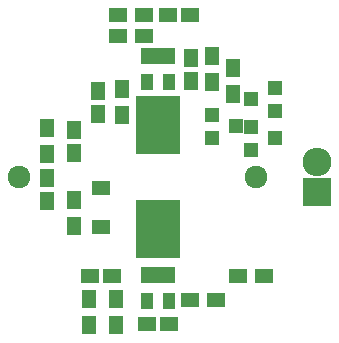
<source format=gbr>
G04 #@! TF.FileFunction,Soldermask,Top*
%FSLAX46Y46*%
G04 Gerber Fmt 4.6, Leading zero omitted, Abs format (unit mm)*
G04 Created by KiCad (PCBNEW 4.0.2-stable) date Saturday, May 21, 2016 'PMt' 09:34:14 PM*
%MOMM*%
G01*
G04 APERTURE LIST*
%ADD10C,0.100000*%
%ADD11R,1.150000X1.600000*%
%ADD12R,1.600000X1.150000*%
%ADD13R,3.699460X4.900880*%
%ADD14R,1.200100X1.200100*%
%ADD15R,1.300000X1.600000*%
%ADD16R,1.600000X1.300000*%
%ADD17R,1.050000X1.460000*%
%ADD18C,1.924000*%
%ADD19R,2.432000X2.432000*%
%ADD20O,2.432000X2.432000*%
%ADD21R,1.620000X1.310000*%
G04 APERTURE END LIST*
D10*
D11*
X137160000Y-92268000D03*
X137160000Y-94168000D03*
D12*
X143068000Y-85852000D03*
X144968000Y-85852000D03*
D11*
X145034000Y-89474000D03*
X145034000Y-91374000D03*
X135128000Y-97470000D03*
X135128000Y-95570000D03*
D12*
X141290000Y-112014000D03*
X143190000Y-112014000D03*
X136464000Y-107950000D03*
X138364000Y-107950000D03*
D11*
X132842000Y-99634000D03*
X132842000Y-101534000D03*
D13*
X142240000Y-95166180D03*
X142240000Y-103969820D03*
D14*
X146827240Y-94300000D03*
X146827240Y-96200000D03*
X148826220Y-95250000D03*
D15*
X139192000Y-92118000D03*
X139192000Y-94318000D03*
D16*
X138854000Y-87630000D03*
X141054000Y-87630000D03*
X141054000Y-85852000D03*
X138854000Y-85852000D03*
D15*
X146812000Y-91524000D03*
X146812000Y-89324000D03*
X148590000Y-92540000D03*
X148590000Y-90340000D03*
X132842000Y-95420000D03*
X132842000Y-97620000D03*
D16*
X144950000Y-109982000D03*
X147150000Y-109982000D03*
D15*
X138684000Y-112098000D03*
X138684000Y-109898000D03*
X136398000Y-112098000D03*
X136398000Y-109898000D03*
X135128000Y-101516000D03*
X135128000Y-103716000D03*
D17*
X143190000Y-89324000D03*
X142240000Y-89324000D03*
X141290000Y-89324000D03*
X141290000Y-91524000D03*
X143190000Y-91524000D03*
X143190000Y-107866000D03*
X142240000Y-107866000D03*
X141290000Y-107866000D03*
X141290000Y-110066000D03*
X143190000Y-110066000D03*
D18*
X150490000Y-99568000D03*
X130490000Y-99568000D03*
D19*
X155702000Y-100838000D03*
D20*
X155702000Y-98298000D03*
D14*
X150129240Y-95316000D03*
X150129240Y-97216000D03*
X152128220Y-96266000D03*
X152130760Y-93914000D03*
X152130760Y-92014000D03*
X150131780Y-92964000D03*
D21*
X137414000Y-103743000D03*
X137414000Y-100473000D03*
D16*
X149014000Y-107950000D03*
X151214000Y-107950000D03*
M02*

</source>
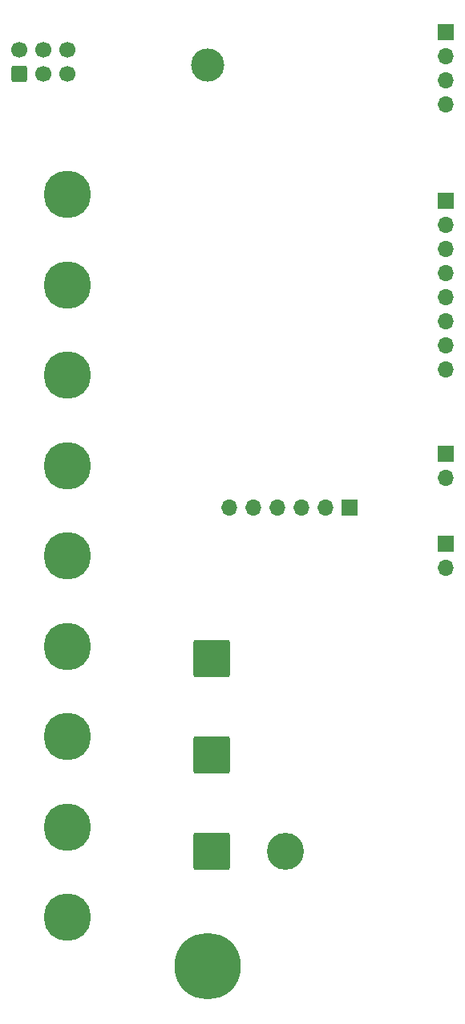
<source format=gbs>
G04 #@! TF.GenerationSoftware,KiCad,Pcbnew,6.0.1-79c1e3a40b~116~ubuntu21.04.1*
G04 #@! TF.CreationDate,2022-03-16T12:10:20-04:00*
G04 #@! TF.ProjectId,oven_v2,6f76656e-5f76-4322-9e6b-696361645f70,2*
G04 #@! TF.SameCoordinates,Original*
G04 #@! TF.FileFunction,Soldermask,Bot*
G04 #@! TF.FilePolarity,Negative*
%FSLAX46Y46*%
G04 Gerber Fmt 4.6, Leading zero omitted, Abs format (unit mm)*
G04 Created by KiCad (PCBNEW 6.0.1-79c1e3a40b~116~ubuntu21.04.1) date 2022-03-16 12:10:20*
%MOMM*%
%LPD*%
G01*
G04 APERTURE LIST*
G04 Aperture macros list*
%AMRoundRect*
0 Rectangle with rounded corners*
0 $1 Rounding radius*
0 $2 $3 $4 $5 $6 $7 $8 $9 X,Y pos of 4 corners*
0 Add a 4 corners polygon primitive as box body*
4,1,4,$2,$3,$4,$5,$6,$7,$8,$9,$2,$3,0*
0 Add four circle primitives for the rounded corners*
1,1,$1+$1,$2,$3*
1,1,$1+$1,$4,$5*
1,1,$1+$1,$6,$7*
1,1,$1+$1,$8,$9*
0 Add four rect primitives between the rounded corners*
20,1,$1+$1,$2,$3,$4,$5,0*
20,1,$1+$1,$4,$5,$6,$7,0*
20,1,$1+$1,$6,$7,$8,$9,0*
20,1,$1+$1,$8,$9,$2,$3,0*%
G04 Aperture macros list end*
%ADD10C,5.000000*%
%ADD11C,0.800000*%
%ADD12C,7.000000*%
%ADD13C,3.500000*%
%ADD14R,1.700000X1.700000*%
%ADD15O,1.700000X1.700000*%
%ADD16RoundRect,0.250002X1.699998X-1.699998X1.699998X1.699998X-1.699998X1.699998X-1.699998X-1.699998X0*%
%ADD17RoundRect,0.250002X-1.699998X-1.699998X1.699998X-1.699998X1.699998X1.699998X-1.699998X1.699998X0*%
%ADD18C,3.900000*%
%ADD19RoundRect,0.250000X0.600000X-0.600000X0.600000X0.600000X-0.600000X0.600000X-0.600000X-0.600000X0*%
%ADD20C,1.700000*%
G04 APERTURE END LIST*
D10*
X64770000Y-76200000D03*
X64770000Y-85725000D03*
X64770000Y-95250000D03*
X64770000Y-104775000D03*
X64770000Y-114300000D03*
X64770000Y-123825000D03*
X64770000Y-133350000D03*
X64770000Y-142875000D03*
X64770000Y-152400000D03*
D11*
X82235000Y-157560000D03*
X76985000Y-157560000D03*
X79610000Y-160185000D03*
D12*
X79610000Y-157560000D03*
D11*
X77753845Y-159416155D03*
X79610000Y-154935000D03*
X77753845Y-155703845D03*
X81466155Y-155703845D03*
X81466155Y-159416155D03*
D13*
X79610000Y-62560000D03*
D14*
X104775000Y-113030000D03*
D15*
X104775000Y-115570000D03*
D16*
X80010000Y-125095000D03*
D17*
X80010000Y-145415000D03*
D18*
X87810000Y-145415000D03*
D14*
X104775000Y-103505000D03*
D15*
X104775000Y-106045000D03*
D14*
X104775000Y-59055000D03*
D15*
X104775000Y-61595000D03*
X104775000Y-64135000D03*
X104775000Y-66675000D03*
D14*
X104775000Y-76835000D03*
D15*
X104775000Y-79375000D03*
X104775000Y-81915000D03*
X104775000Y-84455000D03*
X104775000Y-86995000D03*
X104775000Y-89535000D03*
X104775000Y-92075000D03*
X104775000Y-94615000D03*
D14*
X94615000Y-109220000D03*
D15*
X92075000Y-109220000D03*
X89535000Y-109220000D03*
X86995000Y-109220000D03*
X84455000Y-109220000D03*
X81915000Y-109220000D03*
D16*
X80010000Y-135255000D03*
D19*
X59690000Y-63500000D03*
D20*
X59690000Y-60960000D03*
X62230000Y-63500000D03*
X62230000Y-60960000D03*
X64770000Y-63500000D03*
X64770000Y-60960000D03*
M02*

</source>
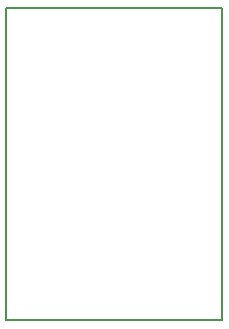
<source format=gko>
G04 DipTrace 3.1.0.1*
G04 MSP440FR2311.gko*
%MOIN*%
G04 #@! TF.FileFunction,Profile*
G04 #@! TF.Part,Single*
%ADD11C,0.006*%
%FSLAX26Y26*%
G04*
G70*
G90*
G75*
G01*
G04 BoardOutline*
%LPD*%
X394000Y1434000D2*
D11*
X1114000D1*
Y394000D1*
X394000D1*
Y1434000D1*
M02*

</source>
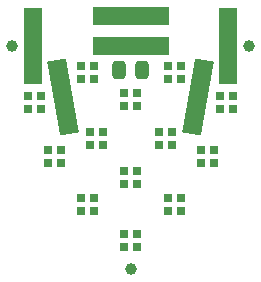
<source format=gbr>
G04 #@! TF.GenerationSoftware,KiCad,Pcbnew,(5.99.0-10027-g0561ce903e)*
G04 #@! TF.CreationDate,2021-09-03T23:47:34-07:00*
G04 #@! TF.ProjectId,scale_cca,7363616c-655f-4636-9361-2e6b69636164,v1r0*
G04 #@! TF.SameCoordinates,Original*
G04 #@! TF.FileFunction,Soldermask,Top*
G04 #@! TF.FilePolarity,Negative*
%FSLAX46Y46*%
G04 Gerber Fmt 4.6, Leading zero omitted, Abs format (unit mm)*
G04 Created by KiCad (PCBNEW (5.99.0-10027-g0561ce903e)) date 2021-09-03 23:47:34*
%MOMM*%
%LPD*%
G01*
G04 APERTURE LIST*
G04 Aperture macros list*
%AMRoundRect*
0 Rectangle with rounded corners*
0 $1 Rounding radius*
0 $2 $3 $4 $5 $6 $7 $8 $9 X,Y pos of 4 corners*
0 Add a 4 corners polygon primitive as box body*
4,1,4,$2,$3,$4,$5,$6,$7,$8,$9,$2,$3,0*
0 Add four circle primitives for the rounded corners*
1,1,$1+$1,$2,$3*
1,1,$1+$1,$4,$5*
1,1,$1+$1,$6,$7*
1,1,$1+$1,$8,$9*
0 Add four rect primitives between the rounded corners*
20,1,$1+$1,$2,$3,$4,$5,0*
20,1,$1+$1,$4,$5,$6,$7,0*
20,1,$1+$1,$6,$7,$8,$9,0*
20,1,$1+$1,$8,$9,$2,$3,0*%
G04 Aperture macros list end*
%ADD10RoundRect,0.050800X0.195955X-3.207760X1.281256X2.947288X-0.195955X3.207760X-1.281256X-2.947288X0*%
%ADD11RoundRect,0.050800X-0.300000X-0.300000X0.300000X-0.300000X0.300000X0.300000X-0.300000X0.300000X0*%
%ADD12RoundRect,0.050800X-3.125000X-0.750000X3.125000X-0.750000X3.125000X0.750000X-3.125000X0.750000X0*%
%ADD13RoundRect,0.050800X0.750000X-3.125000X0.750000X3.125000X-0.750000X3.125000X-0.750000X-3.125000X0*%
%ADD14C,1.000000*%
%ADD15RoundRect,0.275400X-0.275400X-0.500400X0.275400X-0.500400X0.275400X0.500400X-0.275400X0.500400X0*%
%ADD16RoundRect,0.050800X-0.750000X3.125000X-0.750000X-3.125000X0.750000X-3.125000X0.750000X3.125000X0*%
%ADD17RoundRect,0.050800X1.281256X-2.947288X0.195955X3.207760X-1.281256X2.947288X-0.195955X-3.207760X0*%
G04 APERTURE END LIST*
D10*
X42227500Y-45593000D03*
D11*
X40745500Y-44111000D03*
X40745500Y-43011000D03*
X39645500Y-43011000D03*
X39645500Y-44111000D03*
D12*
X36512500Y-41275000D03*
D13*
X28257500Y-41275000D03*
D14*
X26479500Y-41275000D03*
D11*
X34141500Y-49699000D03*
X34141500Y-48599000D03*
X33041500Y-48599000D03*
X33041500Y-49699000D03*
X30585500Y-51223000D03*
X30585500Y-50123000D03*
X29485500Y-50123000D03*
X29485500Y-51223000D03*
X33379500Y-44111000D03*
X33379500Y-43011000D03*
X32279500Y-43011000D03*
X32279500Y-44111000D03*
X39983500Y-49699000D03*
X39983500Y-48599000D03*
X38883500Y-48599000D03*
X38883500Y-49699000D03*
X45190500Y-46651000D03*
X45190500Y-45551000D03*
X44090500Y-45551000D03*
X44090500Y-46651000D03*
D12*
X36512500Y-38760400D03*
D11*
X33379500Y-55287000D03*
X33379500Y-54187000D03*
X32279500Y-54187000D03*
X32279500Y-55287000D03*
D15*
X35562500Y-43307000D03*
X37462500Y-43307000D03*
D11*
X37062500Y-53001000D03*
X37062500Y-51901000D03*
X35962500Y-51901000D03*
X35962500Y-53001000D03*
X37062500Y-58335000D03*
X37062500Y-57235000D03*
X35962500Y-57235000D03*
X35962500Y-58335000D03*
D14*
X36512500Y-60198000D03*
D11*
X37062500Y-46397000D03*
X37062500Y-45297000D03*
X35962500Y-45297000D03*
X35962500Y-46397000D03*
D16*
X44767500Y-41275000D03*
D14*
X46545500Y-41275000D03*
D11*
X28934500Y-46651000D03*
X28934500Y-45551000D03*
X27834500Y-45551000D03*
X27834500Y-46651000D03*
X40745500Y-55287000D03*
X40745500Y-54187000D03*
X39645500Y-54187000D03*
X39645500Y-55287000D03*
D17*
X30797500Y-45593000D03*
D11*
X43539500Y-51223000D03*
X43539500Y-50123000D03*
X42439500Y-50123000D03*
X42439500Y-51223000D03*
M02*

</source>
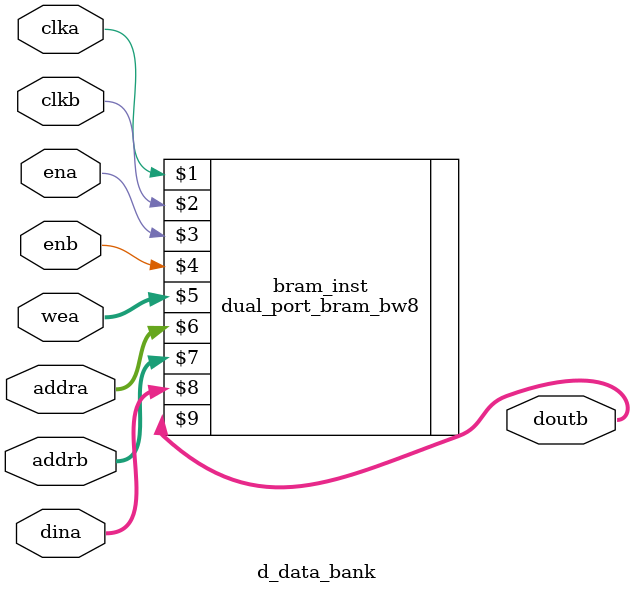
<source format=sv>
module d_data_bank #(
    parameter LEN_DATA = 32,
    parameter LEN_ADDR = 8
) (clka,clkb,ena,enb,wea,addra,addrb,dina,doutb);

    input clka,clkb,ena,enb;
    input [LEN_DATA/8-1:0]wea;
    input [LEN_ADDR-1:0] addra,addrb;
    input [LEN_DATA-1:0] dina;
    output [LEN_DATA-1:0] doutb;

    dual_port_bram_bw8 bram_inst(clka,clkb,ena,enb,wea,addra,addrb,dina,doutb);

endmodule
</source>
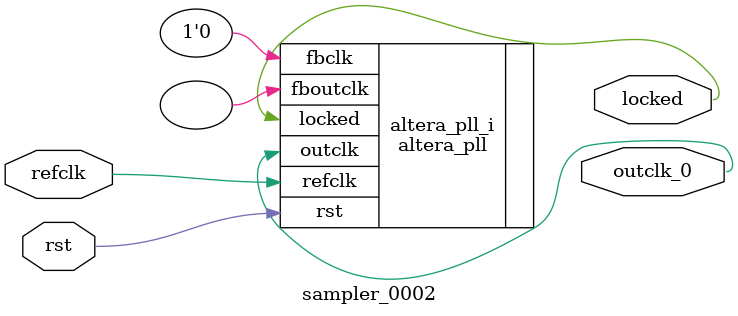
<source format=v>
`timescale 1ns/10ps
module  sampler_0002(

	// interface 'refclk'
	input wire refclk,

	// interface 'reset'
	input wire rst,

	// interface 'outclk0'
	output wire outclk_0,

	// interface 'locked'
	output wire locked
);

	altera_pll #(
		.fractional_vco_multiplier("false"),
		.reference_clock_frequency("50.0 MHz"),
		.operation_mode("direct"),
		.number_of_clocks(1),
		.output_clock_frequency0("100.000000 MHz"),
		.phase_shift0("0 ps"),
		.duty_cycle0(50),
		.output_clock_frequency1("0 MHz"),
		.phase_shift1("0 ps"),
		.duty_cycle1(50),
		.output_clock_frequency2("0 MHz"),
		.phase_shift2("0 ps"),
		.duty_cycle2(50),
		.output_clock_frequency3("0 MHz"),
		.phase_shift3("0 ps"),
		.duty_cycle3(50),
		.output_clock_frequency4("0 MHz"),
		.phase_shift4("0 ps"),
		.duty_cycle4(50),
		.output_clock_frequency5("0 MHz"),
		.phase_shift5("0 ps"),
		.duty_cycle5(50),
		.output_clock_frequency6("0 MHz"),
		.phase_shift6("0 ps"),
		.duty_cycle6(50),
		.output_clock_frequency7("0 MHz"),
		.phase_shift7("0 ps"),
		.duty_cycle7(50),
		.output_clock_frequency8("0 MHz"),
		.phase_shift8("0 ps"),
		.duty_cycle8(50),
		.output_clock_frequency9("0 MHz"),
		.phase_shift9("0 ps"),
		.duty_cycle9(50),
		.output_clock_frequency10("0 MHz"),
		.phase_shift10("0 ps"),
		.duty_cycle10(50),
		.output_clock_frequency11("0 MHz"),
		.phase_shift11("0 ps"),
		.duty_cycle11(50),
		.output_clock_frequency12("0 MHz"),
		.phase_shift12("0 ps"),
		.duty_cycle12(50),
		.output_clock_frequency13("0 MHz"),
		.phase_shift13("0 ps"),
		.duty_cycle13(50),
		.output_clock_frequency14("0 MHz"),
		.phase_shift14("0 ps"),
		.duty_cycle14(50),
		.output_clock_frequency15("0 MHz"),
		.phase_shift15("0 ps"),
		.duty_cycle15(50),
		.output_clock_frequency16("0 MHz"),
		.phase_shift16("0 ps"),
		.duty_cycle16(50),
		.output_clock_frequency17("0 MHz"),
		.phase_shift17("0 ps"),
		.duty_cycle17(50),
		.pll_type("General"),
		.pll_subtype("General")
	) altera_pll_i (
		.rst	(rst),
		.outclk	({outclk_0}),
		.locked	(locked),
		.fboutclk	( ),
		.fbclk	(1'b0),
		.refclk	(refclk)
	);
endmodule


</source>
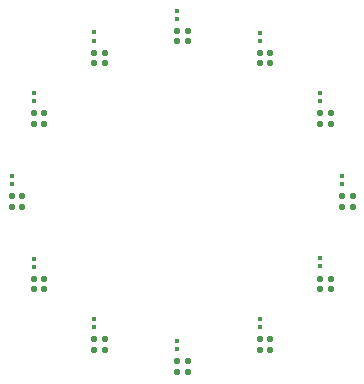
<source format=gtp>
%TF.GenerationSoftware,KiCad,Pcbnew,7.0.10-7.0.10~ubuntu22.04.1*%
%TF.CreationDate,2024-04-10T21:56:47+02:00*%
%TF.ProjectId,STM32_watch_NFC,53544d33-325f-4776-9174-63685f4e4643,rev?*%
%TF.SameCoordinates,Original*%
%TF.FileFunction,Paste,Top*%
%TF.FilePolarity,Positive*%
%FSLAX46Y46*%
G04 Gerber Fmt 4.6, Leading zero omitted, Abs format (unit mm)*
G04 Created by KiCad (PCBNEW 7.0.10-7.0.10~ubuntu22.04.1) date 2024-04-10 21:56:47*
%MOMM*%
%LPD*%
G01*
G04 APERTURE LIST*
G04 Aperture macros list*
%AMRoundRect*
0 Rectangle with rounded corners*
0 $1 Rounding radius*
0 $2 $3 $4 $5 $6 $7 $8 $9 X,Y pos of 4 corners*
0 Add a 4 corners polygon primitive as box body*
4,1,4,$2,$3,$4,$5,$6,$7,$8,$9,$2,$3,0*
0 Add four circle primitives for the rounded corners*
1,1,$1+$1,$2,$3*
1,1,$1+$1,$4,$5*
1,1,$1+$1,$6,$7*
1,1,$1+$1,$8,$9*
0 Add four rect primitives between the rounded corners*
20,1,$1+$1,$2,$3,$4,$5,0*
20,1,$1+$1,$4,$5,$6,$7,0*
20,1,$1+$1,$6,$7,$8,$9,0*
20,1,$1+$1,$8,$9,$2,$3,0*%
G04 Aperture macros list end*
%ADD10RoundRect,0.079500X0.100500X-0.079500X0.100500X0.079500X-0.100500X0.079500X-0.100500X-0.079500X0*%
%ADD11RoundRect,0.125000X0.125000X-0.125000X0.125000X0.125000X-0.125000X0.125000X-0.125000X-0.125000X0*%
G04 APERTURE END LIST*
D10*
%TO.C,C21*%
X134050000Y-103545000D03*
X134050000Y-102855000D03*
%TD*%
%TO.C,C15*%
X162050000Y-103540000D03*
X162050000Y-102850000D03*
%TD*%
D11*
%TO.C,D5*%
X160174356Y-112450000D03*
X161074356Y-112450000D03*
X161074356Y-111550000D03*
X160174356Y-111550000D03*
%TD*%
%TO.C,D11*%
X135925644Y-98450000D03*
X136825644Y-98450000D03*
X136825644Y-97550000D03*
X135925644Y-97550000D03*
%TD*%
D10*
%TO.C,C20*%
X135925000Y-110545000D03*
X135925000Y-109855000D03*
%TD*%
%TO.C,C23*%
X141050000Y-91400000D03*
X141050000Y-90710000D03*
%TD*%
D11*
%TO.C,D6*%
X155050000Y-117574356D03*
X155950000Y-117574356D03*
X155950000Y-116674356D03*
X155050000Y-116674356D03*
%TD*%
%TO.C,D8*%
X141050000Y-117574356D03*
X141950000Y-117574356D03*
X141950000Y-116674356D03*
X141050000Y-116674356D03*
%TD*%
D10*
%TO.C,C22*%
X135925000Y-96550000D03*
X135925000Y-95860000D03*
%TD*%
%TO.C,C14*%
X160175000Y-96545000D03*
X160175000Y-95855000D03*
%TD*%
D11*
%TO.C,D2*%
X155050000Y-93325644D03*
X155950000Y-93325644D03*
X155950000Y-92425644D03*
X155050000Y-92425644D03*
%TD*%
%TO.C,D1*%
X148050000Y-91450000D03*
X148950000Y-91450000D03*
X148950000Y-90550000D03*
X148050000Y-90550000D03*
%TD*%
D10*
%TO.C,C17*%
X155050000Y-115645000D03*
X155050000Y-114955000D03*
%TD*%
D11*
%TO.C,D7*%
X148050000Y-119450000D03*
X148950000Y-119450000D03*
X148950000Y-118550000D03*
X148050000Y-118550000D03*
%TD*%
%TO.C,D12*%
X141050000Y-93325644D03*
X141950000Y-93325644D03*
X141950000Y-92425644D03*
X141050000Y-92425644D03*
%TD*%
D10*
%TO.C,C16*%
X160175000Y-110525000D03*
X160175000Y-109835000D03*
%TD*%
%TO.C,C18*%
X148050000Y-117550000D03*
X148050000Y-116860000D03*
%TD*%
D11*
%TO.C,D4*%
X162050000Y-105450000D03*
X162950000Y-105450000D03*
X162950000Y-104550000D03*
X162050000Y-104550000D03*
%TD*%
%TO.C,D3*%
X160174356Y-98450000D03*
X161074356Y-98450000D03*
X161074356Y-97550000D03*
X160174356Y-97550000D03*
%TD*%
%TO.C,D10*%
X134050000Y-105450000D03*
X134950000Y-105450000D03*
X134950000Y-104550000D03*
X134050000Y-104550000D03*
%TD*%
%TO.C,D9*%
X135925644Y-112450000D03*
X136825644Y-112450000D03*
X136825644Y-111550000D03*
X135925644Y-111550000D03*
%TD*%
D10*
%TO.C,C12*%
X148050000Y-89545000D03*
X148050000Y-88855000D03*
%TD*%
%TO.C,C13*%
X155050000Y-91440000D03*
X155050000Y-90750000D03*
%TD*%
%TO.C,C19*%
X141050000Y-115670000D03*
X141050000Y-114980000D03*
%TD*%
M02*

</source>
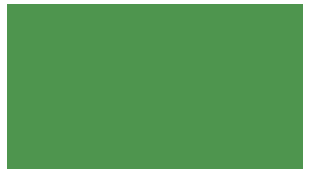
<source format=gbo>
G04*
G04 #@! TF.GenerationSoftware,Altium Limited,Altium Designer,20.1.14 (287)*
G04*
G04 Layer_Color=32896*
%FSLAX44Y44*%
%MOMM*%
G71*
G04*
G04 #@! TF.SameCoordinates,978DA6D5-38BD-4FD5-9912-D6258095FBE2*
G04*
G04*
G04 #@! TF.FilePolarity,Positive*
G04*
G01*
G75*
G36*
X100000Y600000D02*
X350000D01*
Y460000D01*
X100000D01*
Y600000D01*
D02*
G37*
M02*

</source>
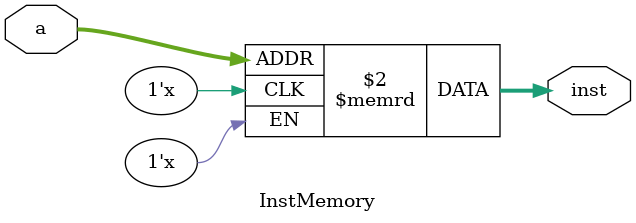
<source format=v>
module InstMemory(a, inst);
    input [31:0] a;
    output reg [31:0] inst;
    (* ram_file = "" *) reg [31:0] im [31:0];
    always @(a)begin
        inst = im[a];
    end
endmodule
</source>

### WHAT THE EXERCISE ASKS
For each line in the data above that contains the string "clkb", extract the line.

### REPLY TO THE TASK
) (clka,clkb,ena,enb,wea,addra,addrb,dina,doutb);
    input clka,clkb,ena,enb;
    dual_port_bram_bw8 bram_inst(clka,clkb,ena,enb,wea,addra,addrb,dina,doutb);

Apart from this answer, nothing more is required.